[Saved data entries]
*-*-*

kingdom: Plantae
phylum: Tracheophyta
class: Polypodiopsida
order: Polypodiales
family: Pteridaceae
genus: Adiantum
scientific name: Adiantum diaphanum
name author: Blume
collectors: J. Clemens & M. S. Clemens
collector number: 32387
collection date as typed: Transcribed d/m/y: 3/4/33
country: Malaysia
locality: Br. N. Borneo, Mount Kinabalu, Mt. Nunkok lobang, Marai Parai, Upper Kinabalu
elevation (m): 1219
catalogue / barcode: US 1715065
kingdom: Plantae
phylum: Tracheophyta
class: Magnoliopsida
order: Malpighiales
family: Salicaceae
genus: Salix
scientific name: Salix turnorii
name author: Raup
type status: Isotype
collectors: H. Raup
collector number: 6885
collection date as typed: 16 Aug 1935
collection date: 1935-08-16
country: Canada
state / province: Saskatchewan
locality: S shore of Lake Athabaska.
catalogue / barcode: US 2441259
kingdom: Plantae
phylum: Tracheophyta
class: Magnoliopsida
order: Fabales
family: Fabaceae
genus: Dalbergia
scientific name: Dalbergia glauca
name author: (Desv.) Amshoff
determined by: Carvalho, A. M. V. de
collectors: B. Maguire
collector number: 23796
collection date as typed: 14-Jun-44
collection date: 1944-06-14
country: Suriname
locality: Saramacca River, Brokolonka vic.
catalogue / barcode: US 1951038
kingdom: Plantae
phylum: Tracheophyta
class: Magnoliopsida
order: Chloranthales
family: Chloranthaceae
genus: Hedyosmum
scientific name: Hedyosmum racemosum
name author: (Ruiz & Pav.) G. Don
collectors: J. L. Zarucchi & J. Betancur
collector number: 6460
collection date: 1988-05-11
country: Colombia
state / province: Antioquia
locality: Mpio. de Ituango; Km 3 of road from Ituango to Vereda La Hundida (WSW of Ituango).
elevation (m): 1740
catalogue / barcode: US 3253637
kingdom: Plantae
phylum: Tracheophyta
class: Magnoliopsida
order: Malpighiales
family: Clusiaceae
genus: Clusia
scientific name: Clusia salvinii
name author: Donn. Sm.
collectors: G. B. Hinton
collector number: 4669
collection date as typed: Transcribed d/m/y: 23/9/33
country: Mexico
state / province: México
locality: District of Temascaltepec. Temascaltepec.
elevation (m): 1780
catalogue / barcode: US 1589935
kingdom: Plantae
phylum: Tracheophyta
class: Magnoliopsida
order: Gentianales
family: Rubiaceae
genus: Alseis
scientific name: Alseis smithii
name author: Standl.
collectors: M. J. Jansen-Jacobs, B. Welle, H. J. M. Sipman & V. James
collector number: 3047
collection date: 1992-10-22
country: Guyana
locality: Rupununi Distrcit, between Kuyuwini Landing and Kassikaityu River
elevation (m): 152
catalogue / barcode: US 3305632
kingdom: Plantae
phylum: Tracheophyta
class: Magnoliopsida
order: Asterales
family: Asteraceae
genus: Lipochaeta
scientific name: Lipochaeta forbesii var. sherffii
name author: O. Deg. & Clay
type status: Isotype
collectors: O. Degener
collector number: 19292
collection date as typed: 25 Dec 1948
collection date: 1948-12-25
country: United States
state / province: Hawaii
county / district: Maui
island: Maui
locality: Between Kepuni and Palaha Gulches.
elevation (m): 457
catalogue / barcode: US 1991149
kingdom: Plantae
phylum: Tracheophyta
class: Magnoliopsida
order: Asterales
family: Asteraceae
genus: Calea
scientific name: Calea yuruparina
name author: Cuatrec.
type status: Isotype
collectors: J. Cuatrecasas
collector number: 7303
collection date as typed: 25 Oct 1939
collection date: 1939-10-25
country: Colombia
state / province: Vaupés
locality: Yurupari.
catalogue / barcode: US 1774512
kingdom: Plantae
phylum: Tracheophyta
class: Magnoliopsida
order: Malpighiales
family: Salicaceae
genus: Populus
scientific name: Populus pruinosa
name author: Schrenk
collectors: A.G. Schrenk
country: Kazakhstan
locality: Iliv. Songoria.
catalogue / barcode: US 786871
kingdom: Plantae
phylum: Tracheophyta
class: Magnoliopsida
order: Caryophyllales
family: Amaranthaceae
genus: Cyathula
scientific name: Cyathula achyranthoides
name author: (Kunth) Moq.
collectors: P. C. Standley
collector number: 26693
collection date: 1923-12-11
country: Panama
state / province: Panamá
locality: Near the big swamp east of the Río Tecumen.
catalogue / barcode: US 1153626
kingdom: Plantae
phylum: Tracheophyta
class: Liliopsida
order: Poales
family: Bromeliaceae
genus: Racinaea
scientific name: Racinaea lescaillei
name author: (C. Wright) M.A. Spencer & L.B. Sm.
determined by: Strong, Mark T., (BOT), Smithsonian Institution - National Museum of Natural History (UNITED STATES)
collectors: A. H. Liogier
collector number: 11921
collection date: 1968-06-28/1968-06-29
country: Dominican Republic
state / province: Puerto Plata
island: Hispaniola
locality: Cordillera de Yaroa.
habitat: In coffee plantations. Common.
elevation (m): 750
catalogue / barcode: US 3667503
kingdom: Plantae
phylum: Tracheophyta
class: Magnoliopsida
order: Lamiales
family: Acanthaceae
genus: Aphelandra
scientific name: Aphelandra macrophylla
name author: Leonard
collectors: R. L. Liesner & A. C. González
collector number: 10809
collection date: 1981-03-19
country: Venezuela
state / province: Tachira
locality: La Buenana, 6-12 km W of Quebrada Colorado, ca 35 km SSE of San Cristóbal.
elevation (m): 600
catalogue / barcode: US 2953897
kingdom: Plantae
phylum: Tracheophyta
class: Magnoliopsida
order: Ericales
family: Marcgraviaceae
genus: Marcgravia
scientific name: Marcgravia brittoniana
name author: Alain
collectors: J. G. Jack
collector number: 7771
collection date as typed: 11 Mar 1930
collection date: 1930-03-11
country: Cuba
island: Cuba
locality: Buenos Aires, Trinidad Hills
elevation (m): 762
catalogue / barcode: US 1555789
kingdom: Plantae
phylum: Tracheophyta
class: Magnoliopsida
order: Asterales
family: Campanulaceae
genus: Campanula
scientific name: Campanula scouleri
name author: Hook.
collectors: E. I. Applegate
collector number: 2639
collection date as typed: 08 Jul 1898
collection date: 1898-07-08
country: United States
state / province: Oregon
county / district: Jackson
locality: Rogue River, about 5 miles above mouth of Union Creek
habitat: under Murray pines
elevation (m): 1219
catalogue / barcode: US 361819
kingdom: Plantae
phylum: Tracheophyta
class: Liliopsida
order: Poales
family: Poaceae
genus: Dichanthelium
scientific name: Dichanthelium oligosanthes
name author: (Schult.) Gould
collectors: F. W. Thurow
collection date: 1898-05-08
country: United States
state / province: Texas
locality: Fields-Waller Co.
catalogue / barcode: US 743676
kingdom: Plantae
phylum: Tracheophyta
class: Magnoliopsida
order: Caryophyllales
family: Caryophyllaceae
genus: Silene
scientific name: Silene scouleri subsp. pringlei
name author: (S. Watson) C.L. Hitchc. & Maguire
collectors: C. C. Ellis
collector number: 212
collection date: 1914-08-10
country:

*-*-*

• [REQUIREMENT] Rewrite the data with "catalog number" swapped in for every "catalogue / barcode", changing nothing else.

• [TASK ANSWER]
kingdom: Plantae
phylum: Tracheophyta
class: Polypodiopsida
order: Polypodiales
family: Pteridaceae
genus: Adiantum
scientific name: Adiantum diaphanum
name author: Blume
collectors: J. Clemens & M. S. Clemens
collector number: 32387
collection date as typed: Transcribed d/m/y: 3/4/33
country: Malaysia
locality: Br. N. Borneo, Mount Kinabalu, Mt. Nunkok lobang, Marai Parai, Upper Kinabalu
elevation (m): 1219
catalog number: US 1715065
kingdom: Plantae
phylum: Tracheophyta
class: Magnoliopsida
order: Malpighiales
family: Salicaceae
genus: Salix
scientific name: Salix turnorii
name author: Raup
type status: Isotype
collectors: H. Raup
collector number: 6885
collection date as typed: 16 Aug 1935
collection date: 1935-08-16
country: Canada
state / province: Saskatchewan
locality: S shore of Lake Athabaska.
catalog number: US 2441259
kingdom: Plantae
phylum: Tracheophyta
class: Magnoliopsida
order: Fabales
family: Fabaceae
genus: Dalbergia
scientific name: Dalbergia glauca
name author: (Desv.) Amshoff
determined by: Carvalho, A. M. V. de
collectors: B. Maguire
collector number: 23796
collection date as typed: 14-Jun-44
collection date: 1944-06-14
country: Suriname
locality: Saramacca River, Brokolonka vic.
catalog number: US 1951038
kingdom: Plantae
phylum: Tracheophyta
class: Magnoliopsida
order: Chloranthales
family: Chloranthaceae
genus: Hedyosmum
scientific name: Hedyosmum racemosum
name author: (Ruiz & Pav.) G. Don
collectors: J. L. Zarucchi & J. Betancur
collector number: 6460
collection date: 1988-05-11
country: Colombia
state / province: Antioquia
locality: Mpio. de Ituango; Km 3 of road from Ituango to Vereda La Hundida (WSW of Ituango).
elevation (m): 1740
catalog number: US 3253637
kingdom: Plantae
phylum: Tracheophyta
class: Magnoliopsida
order: Malpighiales
family: Clusiaceae
genus: Clusia
scientific name: Clusia salvinii
name author: Donn. Sm.
collectors: G. B. Hinton
collector number: 4669
collection date as typed: Transcribed d/m/y: 23/9/33
country: Mexico
state / province: México
locality: District of Temascaltepec. Temascaltepec.
elevation (m): 1780
catalog number: US 1589935
kingdom: Plantae
phylum: Tracheophyta
class: Magnoliopsida
order: Gentianales
family: Rubiaceae
genus: Alseis
scientific name: Alseis smithii
name author: Standl.
collectors: M. J. Jansen-Jacobs, B. Welle, H. J. M. Sipman & V. James
collector number: 3047
collection date: 1992-10-22
country: Guyana
locality: Rupununi Distrcit, between Kuyuwini Landing and Kassikaityu River
elevation (m): 152
catalog number: US 3305632
kingdom: Plantae
phylum: Tracheophyta
class: Magnoliopsida
order: Asterales
family: Asteraceae
genus: Lipochaeta
scientific name: Lipochaeta forbesii var. sherffii
name author: O. Deg. & Clay
type status: Isotype
collectors: O. Degener
collector number: 19292
collection date as typed: 25 Dec 1948
collection date: 1948-12-25
country: United States
state / province: Hawaii
county / district: Maui
island: Maui
locality: Between Kepuni and Palaha Gulches.
elevation (m): 457
catalog number: US 1991149
kingdom: Plantae
phylum: Tracheophyta
class: Magnoliopsida
order: Asterales
family: Asteraceae
genus: Calea
scientific name: Calea yuruparina
name author: Cuatrec.
type status: Isotype
collectors: J. Cuatrecasas
collector number: 7303
collection date as typed: 25 Oct 1939
collection date: 1939-10-25
country: Colombia
state / province: Vaupés
locality: Yurupari.
catalog number: US 1774512
kingdom: Plantae
phylum: Tracheophyta
class: Magnoliopsida
order: Malpighiales
family: Salicaceae
genus: Populus
scientific name: Populus pruinosa
name author: Schrenk
collectors: A.G. Schrenk
country: Kazakhstan
locality: Iliv. Songoria.
catalog number: US 786871
kingdom: Plantae
phylum: Tracheophyta
class: Magnoliopsida
order: Caryophyllales
family: Amaranthaceae
genus: Cyathula
scientific name: Cyathula achyranthoides
name author: (Kunth) Moq.
collectors: P. C. Standley
collector number: 26693
collection date: 1923-12-11
country: Panama
state / province: Panamá
locality: Near the big swamp east of the Río Tecumen.
catalog number: US 1153626
kingdom: Plantae
phylum: Tracheophyta
class: Liliopsida
order: Poales
family: Bromeliaceae
genus: Racinaea
scientific name: Racinaea lescaillei
name author: (C. Wright) M.A. Spencer & L.B. Sm.
determined by: Strong, Mark T., (BOT), Smithsonian Institution - National Museum of Natural History (UNITED STATES)
collectors: A. H. Liogier
collector number: 11921
collection date: 1968-06-28/1968-06-29
country: Dominican Republic
state / province: Puerto Plata
island: Hispaniola
locality: Cordillera de Yaroa.
habitat: In coffee plantations. Common.
elevation (m): 750
catalog number: US 3667503
kingdom: Plantae
phylum: Tracheophyta
class: Magnoliopsida
order: Lamiales
family: Acanthaceae
genus: Aphelandra
scientific name: Aphelandra macrophylla
name author: Leonard
collectors: R. L. Liesner & A. C. González
collector number: 10809
collection date: 1981-03-19
country: Venezuela
state / province: Tachira
locality: La Buenana, 6-12 km W of Quebrada Colorado, ca 35 km SSE of San Cristóbal.
elevation (m): 600
catalog number: US 2953897
kingdom: Plantae
phylum: Tracheophyta
class: Magnoliopsida
order: Ericales
family: Marcgraviaceae
genus: Marcgravia
scientific name: Marcgravia brittoniana
name author: Alain
collectors: J. G. Jack
collector number: 7771
collection date as typed: 11 Mar 1930
collection date: 1930-03-11
country: Cuba
island: Cuba
locality: Buenos Aires, Trinidad Hills
elevation (m): 762
catalog number: US 1555789
kingdom: Plantae
phylum: Tracheophyta
class: Magnoliopsida
order: Asterales
family: Campanulaceae
genus: Campanula
scientific name: Campanula scouleri
name author: Hook.
collectors: E. I. Applegate
collector number: 2639
collection date as typed: 08 Jul 1898
collection date: 1898-07-08
country: United States
state / province: Oregon
county / district: Jackson
locality: Rogue River, about 5 miles above mouth of Union Creek
habitat: under Murray pines
elevation (m): 1219
catalog number: US 361819
kingdom: Plantae
phylum: Tracheophyta
class: Liliopsida
order: Poales
family: Poaceae
genus: Dichanthelium
scientific name: Dichanthelium oligosanthes
name author: (Schult.) Gould
collectors: F. W. Thurow
collection date: 1898-05-08
country: United States
state / province: Texas
locality: Fields-Waller Co.
catalog number: US 743676
kingdom: Plantae
phylum: Tracheophyta
class: Magnoliopsida
order: Caryophyllales
family: Caryophyllaceae
genus: Silene
scientific name: Silene scouleri subsp. pringlei
name author: (S. Watson) C.L. Hitchc. & Maguire
collectors: C. C. Ellis
collector number: 212
collection date: 1914-08-10
country:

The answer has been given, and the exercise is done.